Into the mix comes Romania
Road rule laws have changed in Romania. Carts pulled by donkeys have been banned on Romania’s roads and no horses are allowed on roads whether ridden or driven. This very fact has condemned hundreds of thousands of horses to the slaughterhouses, producing considerable amounts of horse meat.
This is a simple explanation of the origination of the surplus horse meat. The question remains, “How did the horse meat get to consumers’ dinner plates?”
How about this scenario:
It came from abattoirs in Romania through a dealer in Cyprus working through another dealer in Holland to a meat plant in the south of France which sold it to a French-owned factory in Luxembourg which made it into frozen meals sold in supermarkets in 16 countries.
Could be.
Think about your food
If we believe what we know so far, we now realize that beef might have other meats added like horse or pig or even donkey.
I’d say we already knew that early on in the scandal. But what does it mean for you or me? For some of us, it may mean becoming vegetarians – we’ve thought about it and now is the time to switch. For others it means purchasing less meat or finding a new source for the meat we buy. We’ll bring our business to the local butchers. Aha! We could stop buying processed meats and hamburger. Some of us might buy less or stop buying frozen foods.
From the Guardian:
A handful of key players dominate the beef processing and supermarket sectors across Europe. They have developed very long supply chains, particularly for their economy lines, which enable them to buy the ingredients for processed foods from wherever they are cheapest at any point, depending on exchange rates and prices on the global commodity markets. Networks of brokers, cold stores operators and subcontracted meat cutting plants have emerged to supply rapidly fluctuating orders ‘just in time.’ Management consultants KPMG estimate there are around 450 points at which the integrity of the chain can break down.

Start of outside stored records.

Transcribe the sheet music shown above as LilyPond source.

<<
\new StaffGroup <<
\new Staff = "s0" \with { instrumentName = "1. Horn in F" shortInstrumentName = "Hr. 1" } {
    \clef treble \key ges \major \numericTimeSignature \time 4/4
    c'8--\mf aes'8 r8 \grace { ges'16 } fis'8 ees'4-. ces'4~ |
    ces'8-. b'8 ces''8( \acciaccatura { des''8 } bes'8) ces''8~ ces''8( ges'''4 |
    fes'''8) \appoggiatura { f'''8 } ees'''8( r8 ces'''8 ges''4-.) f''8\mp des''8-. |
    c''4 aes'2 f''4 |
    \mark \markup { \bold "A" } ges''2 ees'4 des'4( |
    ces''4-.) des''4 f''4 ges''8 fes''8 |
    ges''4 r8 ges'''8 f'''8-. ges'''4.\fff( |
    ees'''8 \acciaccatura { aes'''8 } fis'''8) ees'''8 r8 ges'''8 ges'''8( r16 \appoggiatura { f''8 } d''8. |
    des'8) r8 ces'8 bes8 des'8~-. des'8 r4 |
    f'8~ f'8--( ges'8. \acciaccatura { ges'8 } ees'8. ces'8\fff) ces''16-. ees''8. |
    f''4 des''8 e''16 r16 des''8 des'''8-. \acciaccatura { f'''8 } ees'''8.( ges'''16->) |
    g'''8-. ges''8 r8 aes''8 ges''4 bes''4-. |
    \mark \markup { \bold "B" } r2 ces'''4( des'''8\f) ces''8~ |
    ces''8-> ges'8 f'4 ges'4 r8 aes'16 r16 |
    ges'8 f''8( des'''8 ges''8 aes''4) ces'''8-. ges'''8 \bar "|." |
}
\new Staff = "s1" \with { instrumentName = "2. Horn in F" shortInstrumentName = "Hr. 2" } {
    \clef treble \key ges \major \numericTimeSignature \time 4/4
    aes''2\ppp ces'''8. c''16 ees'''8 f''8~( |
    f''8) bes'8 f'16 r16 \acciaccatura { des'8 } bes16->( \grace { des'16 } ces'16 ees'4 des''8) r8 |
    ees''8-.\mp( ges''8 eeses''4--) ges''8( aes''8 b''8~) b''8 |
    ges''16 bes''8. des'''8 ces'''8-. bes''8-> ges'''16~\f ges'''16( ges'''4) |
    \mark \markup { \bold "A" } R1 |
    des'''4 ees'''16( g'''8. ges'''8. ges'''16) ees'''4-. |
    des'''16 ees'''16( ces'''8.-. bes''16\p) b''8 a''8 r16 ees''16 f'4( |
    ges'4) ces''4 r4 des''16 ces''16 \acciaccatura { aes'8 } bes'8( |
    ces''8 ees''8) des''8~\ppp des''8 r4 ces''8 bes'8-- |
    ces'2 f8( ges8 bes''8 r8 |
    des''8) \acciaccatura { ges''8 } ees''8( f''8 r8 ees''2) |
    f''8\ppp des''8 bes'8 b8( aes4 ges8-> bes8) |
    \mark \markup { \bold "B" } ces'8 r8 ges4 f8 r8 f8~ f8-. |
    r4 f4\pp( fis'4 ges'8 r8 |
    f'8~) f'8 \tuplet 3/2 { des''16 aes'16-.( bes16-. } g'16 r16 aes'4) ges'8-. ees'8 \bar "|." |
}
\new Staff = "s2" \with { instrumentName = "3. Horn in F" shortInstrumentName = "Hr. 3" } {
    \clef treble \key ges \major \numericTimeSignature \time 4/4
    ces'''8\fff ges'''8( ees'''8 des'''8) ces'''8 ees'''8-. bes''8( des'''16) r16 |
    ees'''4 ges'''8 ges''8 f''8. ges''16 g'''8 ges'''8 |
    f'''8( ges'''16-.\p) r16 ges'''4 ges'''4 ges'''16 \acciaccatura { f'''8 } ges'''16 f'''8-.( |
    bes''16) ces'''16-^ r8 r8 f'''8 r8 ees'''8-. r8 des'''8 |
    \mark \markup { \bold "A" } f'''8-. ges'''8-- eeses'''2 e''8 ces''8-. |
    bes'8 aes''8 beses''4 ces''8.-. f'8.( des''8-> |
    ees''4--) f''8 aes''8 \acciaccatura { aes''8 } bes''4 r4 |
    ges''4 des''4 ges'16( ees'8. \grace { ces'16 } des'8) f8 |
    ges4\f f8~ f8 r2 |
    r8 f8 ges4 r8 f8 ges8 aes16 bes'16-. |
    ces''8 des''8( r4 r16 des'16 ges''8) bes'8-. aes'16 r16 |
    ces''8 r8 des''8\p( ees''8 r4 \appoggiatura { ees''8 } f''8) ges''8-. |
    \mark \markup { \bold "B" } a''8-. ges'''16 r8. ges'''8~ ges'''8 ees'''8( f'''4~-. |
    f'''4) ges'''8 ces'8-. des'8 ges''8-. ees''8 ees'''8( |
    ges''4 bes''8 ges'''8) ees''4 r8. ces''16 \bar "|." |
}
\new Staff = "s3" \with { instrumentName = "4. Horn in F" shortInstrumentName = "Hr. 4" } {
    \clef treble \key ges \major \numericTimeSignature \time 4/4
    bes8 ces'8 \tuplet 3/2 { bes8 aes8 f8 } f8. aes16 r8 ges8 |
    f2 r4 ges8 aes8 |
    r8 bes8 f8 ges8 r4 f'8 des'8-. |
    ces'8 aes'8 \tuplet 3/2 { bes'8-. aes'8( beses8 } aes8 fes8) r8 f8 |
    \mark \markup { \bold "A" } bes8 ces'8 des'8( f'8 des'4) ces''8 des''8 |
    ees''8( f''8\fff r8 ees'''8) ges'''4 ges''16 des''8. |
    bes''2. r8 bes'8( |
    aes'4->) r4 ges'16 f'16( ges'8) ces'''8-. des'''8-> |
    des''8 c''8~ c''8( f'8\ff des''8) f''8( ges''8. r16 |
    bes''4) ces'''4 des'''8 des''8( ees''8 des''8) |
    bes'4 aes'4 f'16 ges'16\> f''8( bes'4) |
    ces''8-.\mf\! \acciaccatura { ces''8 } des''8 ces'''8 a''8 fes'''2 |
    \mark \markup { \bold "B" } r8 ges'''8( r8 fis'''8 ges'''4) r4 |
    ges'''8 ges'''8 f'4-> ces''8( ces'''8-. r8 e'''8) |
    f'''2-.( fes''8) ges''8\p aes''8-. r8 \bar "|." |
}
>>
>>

That’s worth repeating — there are 450 places where something could go wrong before your food gets into your hands.
Do you want 450 places to have a hand in or on the foods you buy? To me, this makes Farmers’ Markets and locally-produced foods and everything home grown more appealing than ever.
My guess is that public trust has really eroded throughout this debacle. Then what? We’ve got to eat. So when it really comes down to it, who cares.